Still, do keep in mind that you’ll be sacrificing a bit of your free time in your senior year, so be prepared to not be able to do some things. If you feel like you’ll want extra time to goof off with typical highschool stuff (senior yearbooks, whatever), then drop a class. Otherwise, stick with them- it will be excellent practice for college, and you’ll be ahead of the game down the road.

6 Responses to Should I take a heavy load my Senior year?

  1. Mikey says:

    While it is possible to balance all your AP classes AND have time for extracurricular (I knew a girl who had 5 AP classes, was president of her class, was part of the school senate, and played sports!), you should know that it is NOT recommended and this girl had the determination of a god. The recommended amount of AP classes is usually 3 and while a lot of AP classes LOOK good, they mean nothing if you can’t keep up a good mark in all and it’d be horrible for you not to not participate in any school activity and have shitty grades. Colleges also look at your leadership skills, your values, and your capability based on your school work AND your extracurricular work.

    Good luck, and don’t overwork yourself to the point where you don’t have time for activities or even a hobby.
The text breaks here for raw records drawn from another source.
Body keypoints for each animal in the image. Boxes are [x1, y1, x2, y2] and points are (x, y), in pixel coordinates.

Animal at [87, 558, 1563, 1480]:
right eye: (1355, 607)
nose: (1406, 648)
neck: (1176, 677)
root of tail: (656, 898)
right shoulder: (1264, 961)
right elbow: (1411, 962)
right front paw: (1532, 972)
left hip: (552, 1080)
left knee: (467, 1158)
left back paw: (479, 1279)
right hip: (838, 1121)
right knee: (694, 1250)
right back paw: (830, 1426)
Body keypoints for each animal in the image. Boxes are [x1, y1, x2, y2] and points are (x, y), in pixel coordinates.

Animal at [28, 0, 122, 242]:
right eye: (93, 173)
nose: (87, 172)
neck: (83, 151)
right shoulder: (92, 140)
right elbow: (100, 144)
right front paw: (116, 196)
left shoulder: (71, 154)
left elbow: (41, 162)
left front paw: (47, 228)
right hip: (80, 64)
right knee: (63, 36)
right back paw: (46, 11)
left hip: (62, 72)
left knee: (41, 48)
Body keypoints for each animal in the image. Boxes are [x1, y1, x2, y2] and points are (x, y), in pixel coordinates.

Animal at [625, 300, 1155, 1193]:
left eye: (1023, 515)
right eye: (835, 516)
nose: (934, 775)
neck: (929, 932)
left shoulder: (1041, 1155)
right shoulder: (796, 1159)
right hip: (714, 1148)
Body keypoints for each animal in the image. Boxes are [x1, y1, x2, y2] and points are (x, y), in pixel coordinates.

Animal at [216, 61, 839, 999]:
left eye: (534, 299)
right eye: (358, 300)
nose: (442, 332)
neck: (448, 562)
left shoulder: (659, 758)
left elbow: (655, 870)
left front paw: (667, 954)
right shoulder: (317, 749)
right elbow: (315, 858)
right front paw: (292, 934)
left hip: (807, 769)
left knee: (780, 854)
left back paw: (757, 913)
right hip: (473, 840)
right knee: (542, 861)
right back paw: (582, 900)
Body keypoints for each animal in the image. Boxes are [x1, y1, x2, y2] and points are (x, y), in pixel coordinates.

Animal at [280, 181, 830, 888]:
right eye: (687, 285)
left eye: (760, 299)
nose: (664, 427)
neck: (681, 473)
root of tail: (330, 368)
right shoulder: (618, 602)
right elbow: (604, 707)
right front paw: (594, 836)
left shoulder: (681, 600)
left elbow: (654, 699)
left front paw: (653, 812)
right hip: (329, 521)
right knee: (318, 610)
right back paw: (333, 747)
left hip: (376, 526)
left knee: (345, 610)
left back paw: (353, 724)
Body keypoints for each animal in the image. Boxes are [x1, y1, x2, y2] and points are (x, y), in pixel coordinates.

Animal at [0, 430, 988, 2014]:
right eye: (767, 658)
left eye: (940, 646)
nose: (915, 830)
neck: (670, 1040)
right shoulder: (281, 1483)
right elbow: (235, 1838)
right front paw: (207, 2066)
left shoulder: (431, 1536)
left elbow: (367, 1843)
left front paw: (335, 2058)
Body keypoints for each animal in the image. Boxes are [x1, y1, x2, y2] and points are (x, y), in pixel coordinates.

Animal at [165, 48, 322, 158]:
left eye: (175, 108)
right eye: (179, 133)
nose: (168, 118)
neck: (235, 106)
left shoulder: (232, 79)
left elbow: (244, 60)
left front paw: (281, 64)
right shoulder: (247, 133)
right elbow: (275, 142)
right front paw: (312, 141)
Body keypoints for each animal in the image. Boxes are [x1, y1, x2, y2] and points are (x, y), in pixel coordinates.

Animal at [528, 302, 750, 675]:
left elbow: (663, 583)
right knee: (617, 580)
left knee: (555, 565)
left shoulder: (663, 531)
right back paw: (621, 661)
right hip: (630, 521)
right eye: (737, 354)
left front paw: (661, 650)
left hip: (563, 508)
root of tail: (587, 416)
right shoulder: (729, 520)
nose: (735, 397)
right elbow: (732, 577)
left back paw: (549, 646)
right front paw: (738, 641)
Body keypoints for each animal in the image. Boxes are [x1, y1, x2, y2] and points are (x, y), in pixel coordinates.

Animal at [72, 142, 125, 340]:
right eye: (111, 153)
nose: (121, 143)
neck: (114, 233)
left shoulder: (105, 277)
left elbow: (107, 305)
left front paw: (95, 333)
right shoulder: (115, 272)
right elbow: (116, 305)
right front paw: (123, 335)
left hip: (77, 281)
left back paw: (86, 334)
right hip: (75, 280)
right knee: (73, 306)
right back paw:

  2. Algernon Moncrief says:

    At my school, the majority of the students take 1 AP in 9th; 2 in 10th; 4 in 11th; and slack off in 12th. I personally am electing to only take 3 in 11th but I know students who have taken 6/6 periods as AP courses and survived no problem. It’s really up to how much you want to be studying on a daily basis; or how much you are willing to cram in the 50-so days before the tests.

  3. Anonymous says:

    As anyone with real AP class experience can tell you, AP is easier than regular classes by several orders of magnitude. Since everything is studying and preparation for the AP tests, there isn’t that much work. Generally nobody does anything resembling work until the month before the AP test, when a mad scramble to read the material occurs.

  4. Burdock says:

    I agree with the answer that APs are a lot like college classes and do help in the long run. Then again, you do sacrifice a bit in terms of having extra free time. Personally, my senior year I took 5 AP classes (which included 6 exams) and a slack class (looking back on ROTC). Honestly, most of the class was preparing for the exam and I breezed through with just reading text books until the few weeks before the exam. I ended up passing all exams for the 7 APs I took (four 5s, one 4, and three 3s)and looking back, was able to attend a lot of school events, party on occasion, and still have fun with friends. A close friend of mine took 7 APs junior year, plans to take 7 her senior year and is involved in several extra curricular activities. Again, it all depends on how much you’re willing to sacrifice for success sometime down the road.

  5. Mikey says:

    I’d have to disagree with the Anonymous who says AP classes are preparation for the test. Of course, it depends on which teachers you get and how they plan on teaching the class but my experience was different. For my AP classes, the teacher taught us and it definitely didn’t feel like cramming for the AP exam, it felt like a course where it was pretty enjoyable to learn, though, pretty demanding. AP Government had us doing weekly presentations, a huge amount of debates, and reading. AP English had us writing 2-3 essays a week, always revising each other’s works. AP History had us working on projects and researching, and of course our tests were DBQs, but it never felt, in any of these classes, like our main purpose was to cram for the AP exam. Only in the 2-3 weeks before the test did we truly have study sessions, and we all did fine, with a couple of us getting 5s. Of course, your AP class is dependent on the teacher but anyone with real AP experience can tell you, it is a bit of work, way more than regular, especially if you take more.

  6. Cameron_chrysler@yahoo.com says:

    I had the same question. All I did to correct it was do my homework or assignments a quick as possible. I have 4 AP and have almost the time I get home till i go to bed to play. My AP English course is by far the hardest. I have to read almost a book a week. (Boring as hell books too.)